I had planned a trip to Washington state  in 2006 to attend the 50th anniversary celebration for long-time friends, Julie and Bob.  The couple planned to renew their vows with me as the matron of honor, which I had been, and the best man planned to be in attendance as well.   I explained to Julie that we were planning on coming, but I had to make the decision on a daily basis, depending on Ken’s condition.  Yet, I couldn’t wait until the last minute to make reservations and route our trip.  I pulled up the Internet, punched in motels for our stops and read what was offered.  Several looked good.  I asked Ken to sit with me and help decide where we would stay.  Together we had planned all of our previous vacations.  But with AD he had no idea what I was talking about, especially viewing the screen and listening to the information I read to him; it all meant nothing.  I wanted his input — a discussion, to bounce ideas back and forth between one another, to hear what he liked or didn’t like — to help me choose.   He was incapable of helping and in the end, it didn’t matter.  The chosen motel was fine and the trip went well, but I missed my partner — my husband — my team member.

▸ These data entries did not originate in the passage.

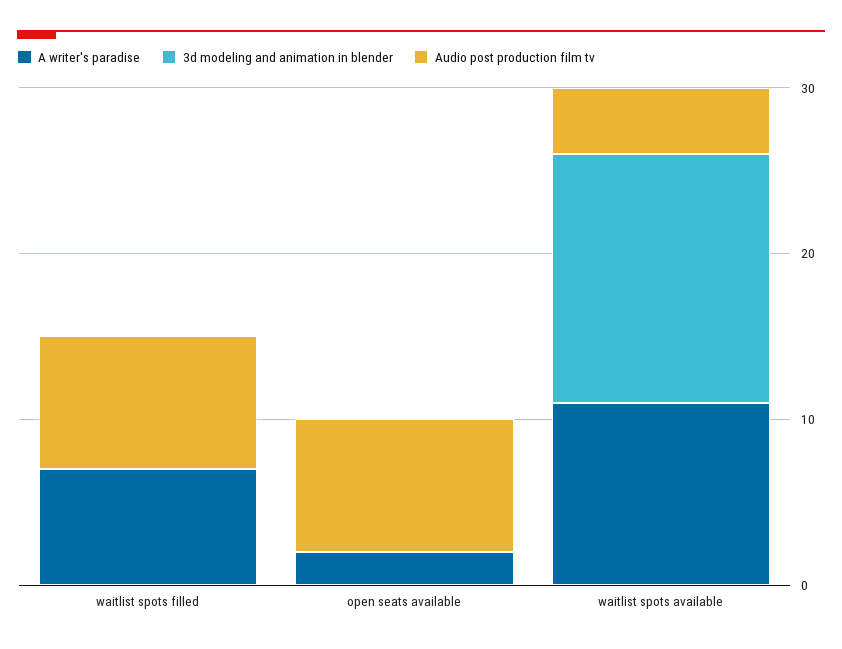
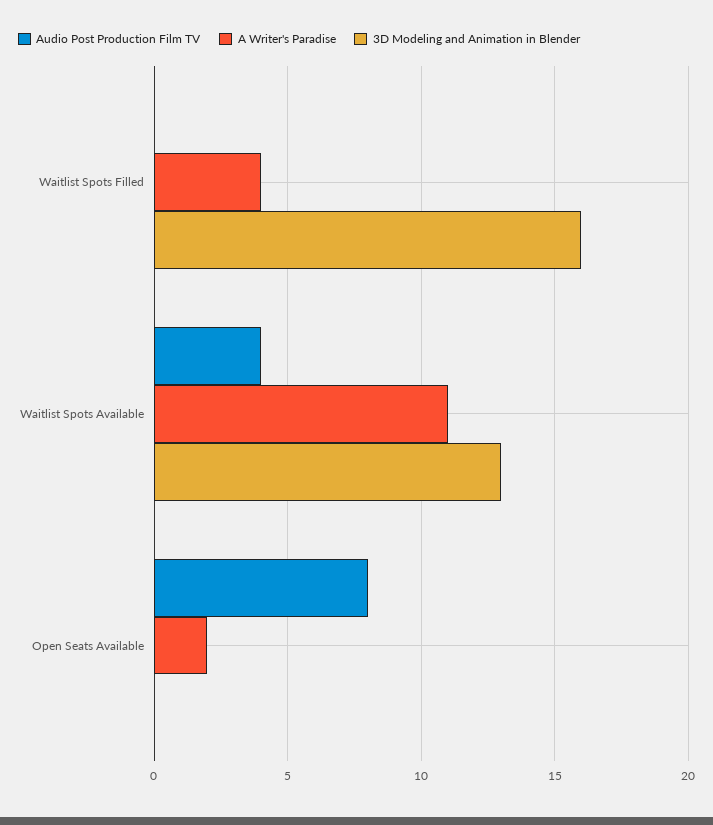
  {
    "A writer's paradise": {
-     "waitlist spots filled": 7,
+     "waitlist spots filled": 4,
      "open seats available": 2,
      "waitlist spots available": 11
    },
    "3d modeling and animation in blender": {
-     "waitlist spots filled": 0,
+     "waitlist spots filled": 16,
      "open seats available": 0,
-     "waitlist spots available": 15
+     "waitlist spots available": 13
    },
    "Audio post production film tv": {
-     "waitlist spots filled": 8,
+     "waitlist spots filled": 0,
      "open seats available": 8,
      "waitlist spots available": 4
    }
  }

The motel decision wasn’t all that important, but it was an example of what was to come.  The responsibility of “us” is all mine; we are no longer equally yoked, much less a team and our partnership is in name only.  Our rolls have changed.  I am now the caregiver and he is the patient, and I care for him in much the same way as I would care for a child — a very difficult child — who at times is stubborn, explosive and unappreciative.  Although, every so often he is lucid enough to call me sweetheart.  If I’m fast and ask him for a hug, he complies, wrapping his arms around me as in days of old, and for a few moments we are “us” and we are also partners.